The Channel series, is an “abstraction of transition and experience of life. The clear fluid forms mark the subtle but constant continuation of time,” says Waimon. The use of texture pays homage to our unspoken moments and feelings while the incorporation of lenses provides the viewer with a voyeuristic view into the interior. For instance, Beacon is an oval piece with a hole that passes through its center. This passage is girdled with intricate carvings and a series of lenses.

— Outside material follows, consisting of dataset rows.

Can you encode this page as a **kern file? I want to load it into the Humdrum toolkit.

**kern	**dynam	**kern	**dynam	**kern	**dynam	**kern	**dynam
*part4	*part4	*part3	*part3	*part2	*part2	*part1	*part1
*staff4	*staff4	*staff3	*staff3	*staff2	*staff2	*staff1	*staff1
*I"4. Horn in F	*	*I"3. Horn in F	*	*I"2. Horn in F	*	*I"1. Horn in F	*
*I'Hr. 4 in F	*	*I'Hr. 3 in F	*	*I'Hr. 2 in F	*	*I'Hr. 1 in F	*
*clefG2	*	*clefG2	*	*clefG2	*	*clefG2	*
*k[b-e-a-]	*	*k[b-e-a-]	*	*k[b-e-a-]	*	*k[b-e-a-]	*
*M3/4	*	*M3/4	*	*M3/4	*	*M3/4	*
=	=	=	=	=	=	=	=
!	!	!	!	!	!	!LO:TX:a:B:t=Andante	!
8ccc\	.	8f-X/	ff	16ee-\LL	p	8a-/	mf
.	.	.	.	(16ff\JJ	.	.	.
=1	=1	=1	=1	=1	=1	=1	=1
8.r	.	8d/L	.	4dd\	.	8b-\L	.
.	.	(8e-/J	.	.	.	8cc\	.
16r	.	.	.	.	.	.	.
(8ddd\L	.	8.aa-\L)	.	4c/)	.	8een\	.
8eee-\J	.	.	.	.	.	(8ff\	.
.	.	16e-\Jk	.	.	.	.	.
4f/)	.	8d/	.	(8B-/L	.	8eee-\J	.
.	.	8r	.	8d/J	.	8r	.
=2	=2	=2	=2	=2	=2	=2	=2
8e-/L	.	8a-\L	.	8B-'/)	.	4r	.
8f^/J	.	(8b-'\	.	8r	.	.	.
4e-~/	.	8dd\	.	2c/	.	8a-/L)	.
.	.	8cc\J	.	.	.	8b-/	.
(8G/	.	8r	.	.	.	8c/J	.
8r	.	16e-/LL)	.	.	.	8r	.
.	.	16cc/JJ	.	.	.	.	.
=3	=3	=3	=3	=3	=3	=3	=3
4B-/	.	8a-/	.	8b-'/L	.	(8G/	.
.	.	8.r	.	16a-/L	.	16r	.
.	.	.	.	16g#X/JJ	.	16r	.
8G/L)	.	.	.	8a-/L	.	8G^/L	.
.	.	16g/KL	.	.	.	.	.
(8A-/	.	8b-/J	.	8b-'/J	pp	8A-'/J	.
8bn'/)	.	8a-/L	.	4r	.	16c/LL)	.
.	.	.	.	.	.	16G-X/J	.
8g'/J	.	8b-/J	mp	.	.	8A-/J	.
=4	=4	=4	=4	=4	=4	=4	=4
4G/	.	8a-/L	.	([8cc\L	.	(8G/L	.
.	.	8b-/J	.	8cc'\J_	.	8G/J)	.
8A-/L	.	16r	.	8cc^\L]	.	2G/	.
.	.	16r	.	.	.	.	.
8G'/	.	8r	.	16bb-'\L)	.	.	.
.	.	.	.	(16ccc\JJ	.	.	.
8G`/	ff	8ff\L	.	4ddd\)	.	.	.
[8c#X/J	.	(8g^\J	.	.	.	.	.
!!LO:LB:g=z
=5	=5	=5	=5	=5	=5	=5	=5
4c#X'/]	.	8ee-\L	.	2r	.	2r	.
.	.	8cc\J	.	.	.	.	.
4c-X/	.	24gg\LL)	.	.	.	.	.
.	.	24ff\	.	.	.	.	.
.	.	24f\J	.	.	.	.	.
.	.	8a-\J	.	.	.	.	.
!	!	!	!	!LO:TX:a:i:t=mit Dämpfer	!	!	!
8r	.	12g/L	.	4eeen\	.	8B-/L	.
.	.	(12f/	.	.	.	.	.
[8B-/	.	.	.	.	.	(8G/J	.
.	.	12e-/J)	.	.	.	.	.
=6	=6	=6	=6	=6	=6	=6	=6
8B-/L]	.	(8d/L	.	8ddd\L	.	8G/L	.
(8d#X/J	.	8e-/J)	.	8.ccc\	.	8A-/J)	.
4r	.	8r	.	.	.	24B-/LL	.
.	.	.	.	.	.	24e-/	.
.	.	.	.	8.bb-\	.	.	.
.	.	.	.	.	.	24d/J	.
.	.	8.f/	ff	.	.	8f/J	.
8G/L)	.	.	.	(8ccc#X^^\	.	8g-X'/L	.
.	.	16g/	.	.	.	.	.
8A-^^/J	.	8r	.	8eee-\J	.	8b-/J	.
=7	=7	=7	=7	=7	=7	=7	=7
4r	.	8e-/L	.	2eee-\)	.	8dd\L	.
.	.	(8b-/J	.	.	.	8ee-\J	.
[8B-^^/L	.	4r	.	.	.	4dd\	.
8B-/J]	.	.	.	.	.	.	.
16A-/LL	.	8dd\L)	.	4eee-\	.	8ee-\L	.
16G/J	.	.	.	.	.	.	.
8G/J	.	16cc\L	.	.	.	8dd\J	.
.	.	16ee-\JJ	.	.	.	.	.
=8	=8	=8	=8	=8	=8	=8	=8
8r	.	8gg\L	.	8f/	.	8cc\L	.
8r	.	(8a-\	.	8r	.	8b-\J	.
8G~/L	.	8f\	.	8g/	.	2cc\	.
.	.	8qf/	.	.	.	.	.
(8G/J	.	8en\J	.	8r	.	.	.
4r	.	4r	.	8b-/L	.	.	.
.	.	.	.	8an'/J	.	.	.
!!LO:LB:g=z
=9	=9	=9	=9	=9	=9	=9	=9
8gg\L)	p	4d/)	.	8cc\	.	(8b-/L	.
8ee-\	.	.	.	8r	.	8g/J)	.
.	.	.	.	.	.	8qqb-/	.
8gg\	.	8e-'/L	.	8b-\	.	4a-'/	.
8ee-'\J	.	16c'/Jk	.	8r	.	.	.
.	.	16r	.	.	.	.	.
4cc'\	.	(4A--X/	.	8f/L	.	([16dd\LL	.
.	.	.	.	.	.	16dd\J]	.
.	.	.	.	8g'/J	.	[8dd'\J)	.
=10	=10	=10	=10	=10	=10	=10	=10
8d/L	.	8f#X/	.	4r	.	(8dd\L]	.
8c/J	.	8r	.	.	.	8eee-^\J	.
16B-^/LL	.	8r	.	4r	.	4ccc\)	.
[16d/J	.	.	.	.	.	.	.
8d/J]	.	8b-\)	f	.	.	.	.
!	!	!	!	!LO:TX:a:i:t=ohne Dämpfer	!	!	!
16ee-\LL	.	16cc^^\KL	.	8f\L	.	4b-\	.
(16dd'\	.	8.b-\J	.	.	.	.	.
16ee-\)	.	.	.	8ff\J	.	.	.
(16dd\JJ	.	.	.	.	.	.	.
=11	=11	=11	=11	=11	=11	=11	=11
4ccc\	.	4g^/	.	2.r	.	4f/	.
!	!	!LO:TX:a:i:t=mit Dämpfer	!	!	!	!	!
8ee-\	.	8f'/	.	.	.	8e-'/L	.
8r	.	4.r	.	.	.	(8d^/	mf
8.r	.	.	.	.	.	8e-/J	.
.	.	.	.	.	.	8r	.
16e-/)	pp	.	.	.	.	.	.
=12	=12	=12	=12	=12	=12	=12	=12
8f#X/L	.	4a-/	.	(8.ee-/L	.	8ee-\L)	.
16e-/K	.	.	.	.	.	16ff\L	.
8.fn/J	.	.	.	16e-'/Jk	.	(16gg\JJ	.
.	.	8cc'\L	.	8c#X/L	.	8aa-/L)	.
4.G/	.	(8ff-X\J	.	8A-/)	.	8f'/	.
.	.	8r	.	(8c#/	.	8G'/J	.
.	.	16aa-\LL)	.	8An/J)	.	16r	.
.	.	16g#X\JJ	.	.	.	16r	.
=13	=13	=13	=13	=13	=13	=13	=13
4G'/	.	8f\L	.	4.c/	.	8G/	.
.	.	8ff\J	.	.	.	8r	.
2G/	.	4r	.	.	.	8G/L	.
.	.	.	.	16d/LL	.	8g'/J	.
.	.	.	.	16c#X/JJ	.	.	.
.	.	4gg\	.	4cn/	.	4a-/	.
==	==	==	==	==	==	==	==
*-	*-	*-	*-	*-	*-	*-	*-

Eunsuh Choi grew up in Seoul, South Korea where she earned a Master of Art degree in glass from Kookmin University. After moving to the United States, she earned a second Master of Fine Arts degree in glass from Rochester Institute of Technology. Her work is in permanent collections at Cafesjian Center for the Arts, Armenia, The Corning Museum of Glass and Korea Craft Museum. Choi has been featured in numerous publications including Nues Glass, The Flow, Sculpture, Art Buzz, New Glass Review, American Craft, Niche Magazine, and Luxury (Korea). She currently resides in Rochester, NY.
Originally from Connecticut, Waimon lives in Providence, RI. He earned his BFA in glass from the Massachusetts Institute of Technology in 2006. His work has been featured in New England Home, Fine Art Connoisseur and Niche Magazine.